Life is full of lessons. Some are hard, others a bit easier. But the take away – what we learn – is what lessons are all about right? It is how we grow from these lessons that define us as humans. I learned this early on from my grandfather and took it to heart as I grew older.
One of the toughest lessons life threw my way was back in Junior High: the night I realized there is a reason mayonnaise (and any type of mayonnaise based dish) needs to be left in the refrigerator before it is served.
My family was staying the weekend out of town at a friend’s house. We were attending a weekend-long tent revival and to say there was a multitude of people attending would be an understatement. Every day hundreds of church-goers milled around, visited the town, spent money, and used their time doing “church” things. Being a fan of food, one of the joys of meetings like this is the tables upon tables of every dish imaginable. It was a fun time. Meeting new people and spending time with my friends are the memories most present in my mind. That, and the night before we left to go home.
I awoke, dripping wet with sweat. If memory serves it was around two or three in the morning. At first I felt fine, but realized that was changing fast. I had no knowledge of food poisoning or what it was about to do to my body, so the feeling was new and scary. Whatever it was, it happened fast. I will spare you the gory details, but suffice it to say I spent the next few hours in the bathroom. I don’t remember much about that night, but I do remember at some point in time praying to die. That is not meant to be funny either; I was so sick I just wanted it to end. This is one of those times I can honestly say I would not wish what I went through on my worst enemy. Without belaboring the point there came a time in the early morning hours my stomach was left with nothing to purge … but that didn’t stop the muscles in my gut.
It was not until the next morning I found out my mother was in the other bathroom going through the same hell I had been introduced to. That was my first indication that it was more than just a stomach bug and there was something more sinister happening. We both drug our tired and dehydrated bodies to the car and went home. It was during this time we discussed the night’s “pleasantries” and the possibilities of how we both could have come down with the same affliction.

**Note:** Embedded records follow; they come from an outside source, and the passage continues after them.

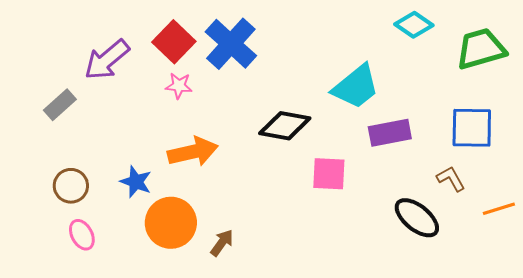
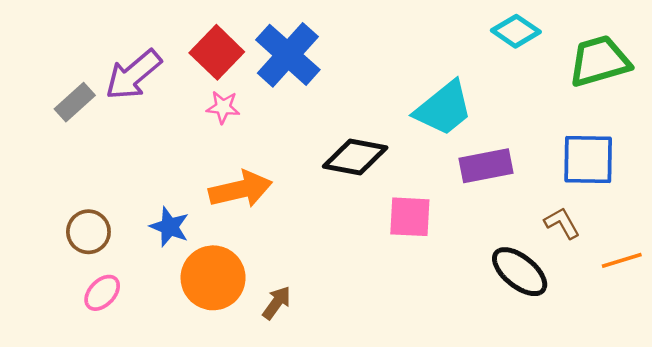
gray rectangle: (60, 105) -> (75, 102), moved
pink ellipse: (82, 235) -> (102, 293), turned 72

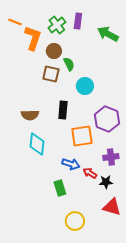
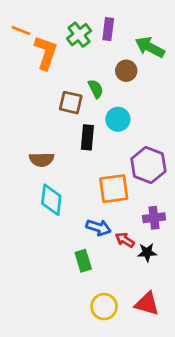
brown circle: (54, 51) -> (126, 71), moved
black rectangle: (63, 110) -> (87, 137), moved
red triangle: (112, 207) -> (147, 304), moved

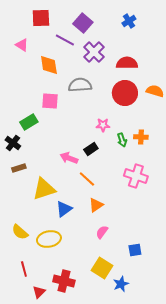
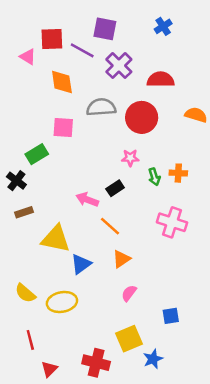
red square: (41, 18) -> (52, 39), moved
purple square: (83, 23) -> (105, 29), turned -30
red circle: (125, 93) -> (142, 117), moved
yellow triangle: (44, 189) -> (56, 239), turned 30
yellow square: (102, 268) -> (129, 339), turned 35
red cross: (64, 281) -> (96, 363), moved

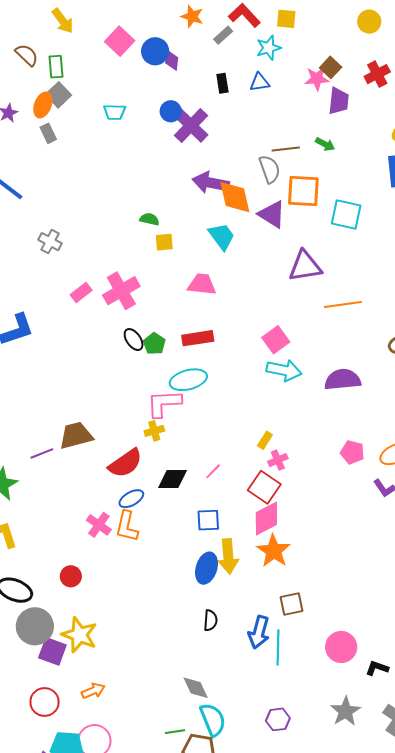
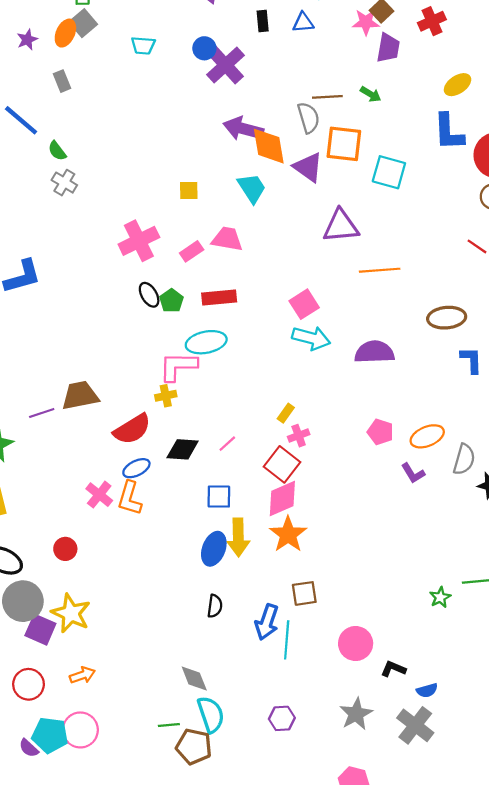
gray rectangle: (48, 133) -> (62, 81), moved
green semicircle: (149, 219) -> (57, 151), moved, turned -144
pink rectangle: (81, 292) -> (192, 251), moved

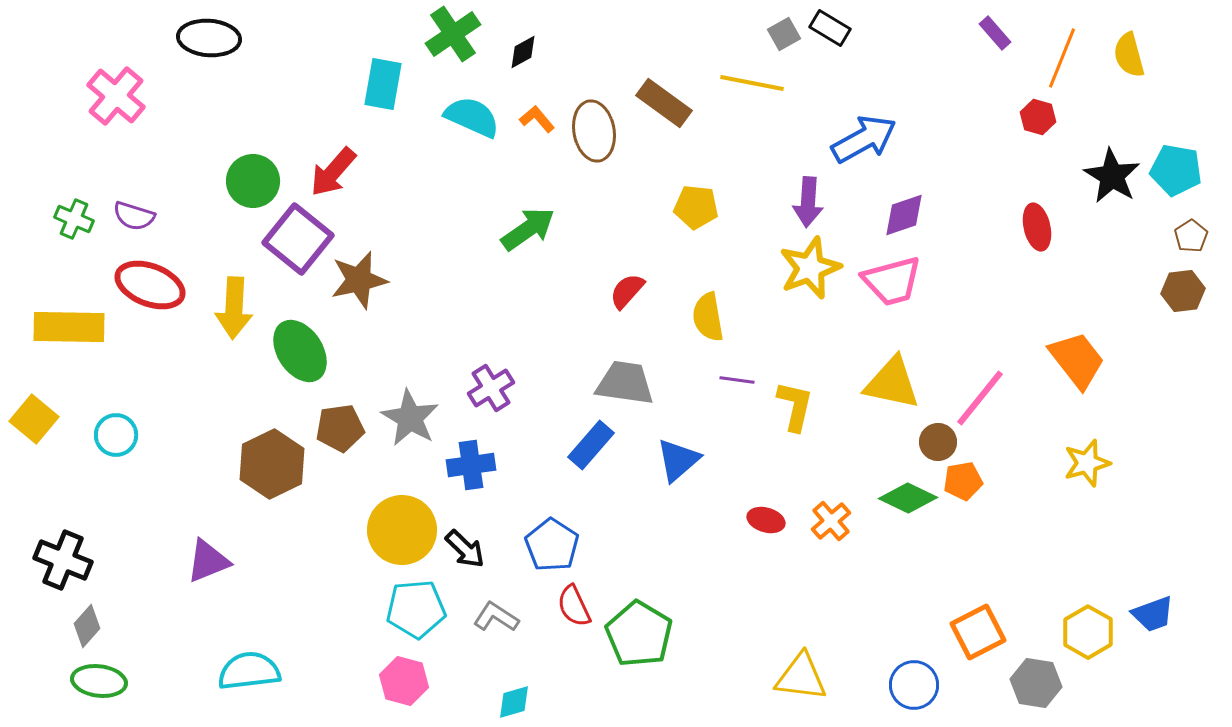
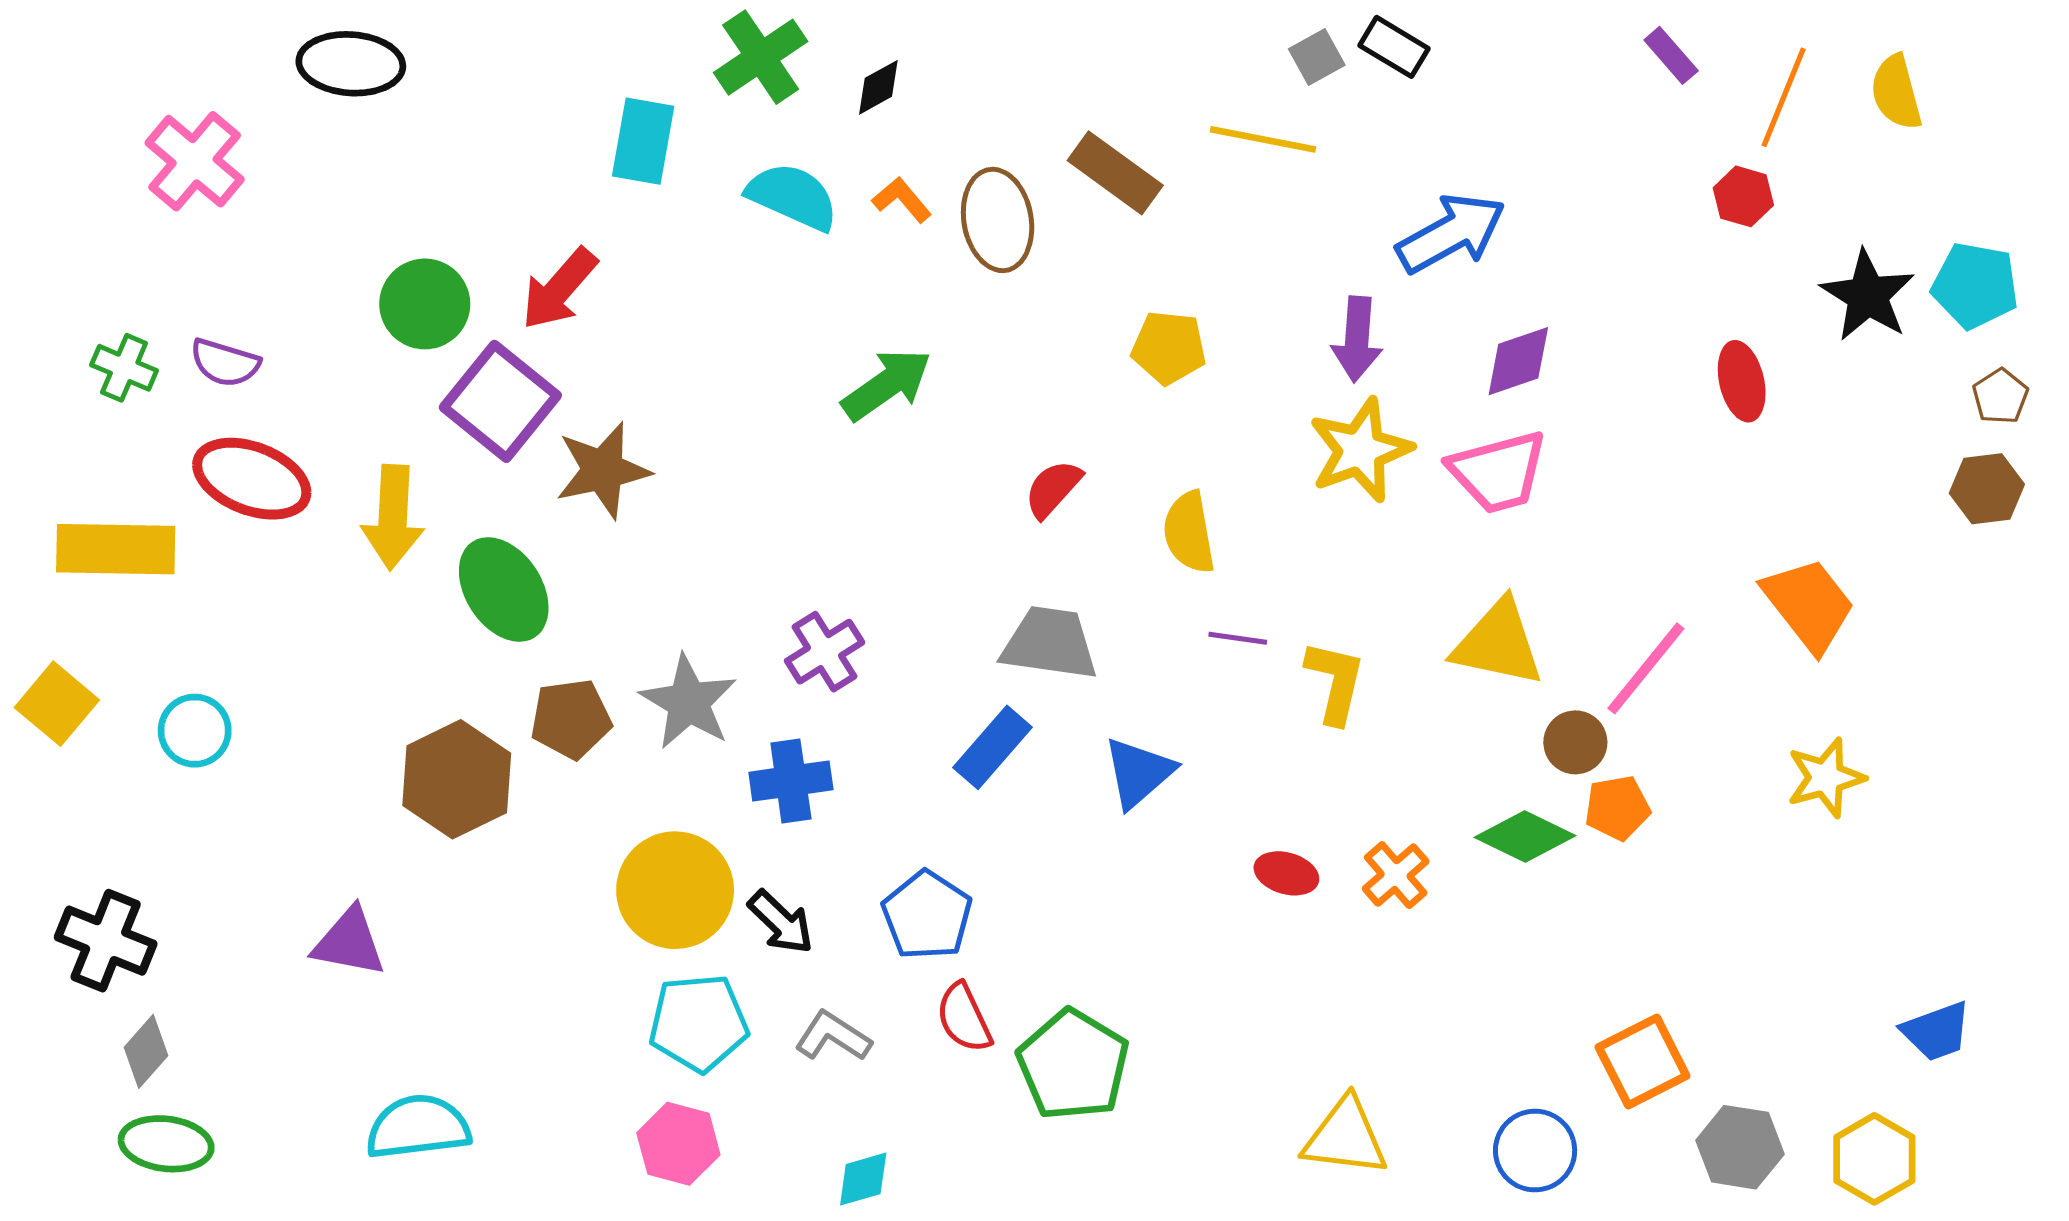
purple triangle: (208, 561) -> (349, 942), turned 33
yellow hexagon: (1088, 632) -> (1874, 1159), moved

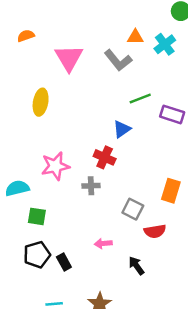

If you haven’t figured it out by now (and from my opening statement) the culprit was a dish my mother and I both ate containing mayonnaise. I cannot for the life of me remember what the dish was. I believe it was macaroni salad since I’m a big fan. All I do know for certainty is never in my life have I been through something so taxing on my body.
Picnic Safety Tips
If you thought you were going to get away without me adding some food safety knowledge you don’t know me very well. If you have not had the pleasure of food poisoning trust me, you never want to go down that road. So, I wanted to add here just a few tips about picnics, dishes needing chilled, and a bit of information on cooking practices.
- Keep perishable food at 40 degrees or lower. When storing food in a cooler, make sure to use plenty of ice or ice packs. Remember to change them often too. If possible, use two separate coolers: one for food and one for drinks. Every time the drink cooler is opened, warm air comes in.
- Keep the food cooler closed until you’re ready to eat. This also applies with food you are going to grill.
- Traveling to the picnic, it is best to keep the coolers away from direct sunlight. Coolers are insulated but can still get warm from prolonged heat.
- Never put food in direct sunlight. Find a spot with plenty of shade.
- The rule of thumb is to throw away any food left out after an hour if the temperature is above 90 degrees. Due to the trauma in my past, I would cut that time in half. But that’s just me.
- It is a griller’s rule to use a thermometer to check meat. I would go further and say use it to keep an eye on chilled foods as well. I’m sure I’m jaded but there is no shame in staying safe. Make sure to wash off the thermometer after checking each dish.
Wash Your Damn Hands
Due to the amount of Salmonella outbreaks, I feel it is important to also mention this as it ties in with picnics: wash your hands. I cannot stress this enough. Before handling food, before and after cooking, and after you are done cleaning; it is imperative to keep your hands clean.
I’m positive many of you have stories like this or similar to mine. Food poisoning is something that catches us all off guard at one time or another. If you are one of the lucky ones, bravo. Keep it that way by staying safe when you’re at a picnic or a tent revival.
It took a few days for me to recover from my food poisoning ordeal. Dehydrated, tired, and sore stomach muscles rounded off the experience. Most of that night is a blur to me now; but, I will always remember two important lessons that I hope you can take to heart. One, food poisoning is the absolute worst. Two, never under any circumstances should you eat anything mayonnaise based that has been sitting in the sun for over an hour.
Trust me. If you can avoid feeling the way, I did you have already won.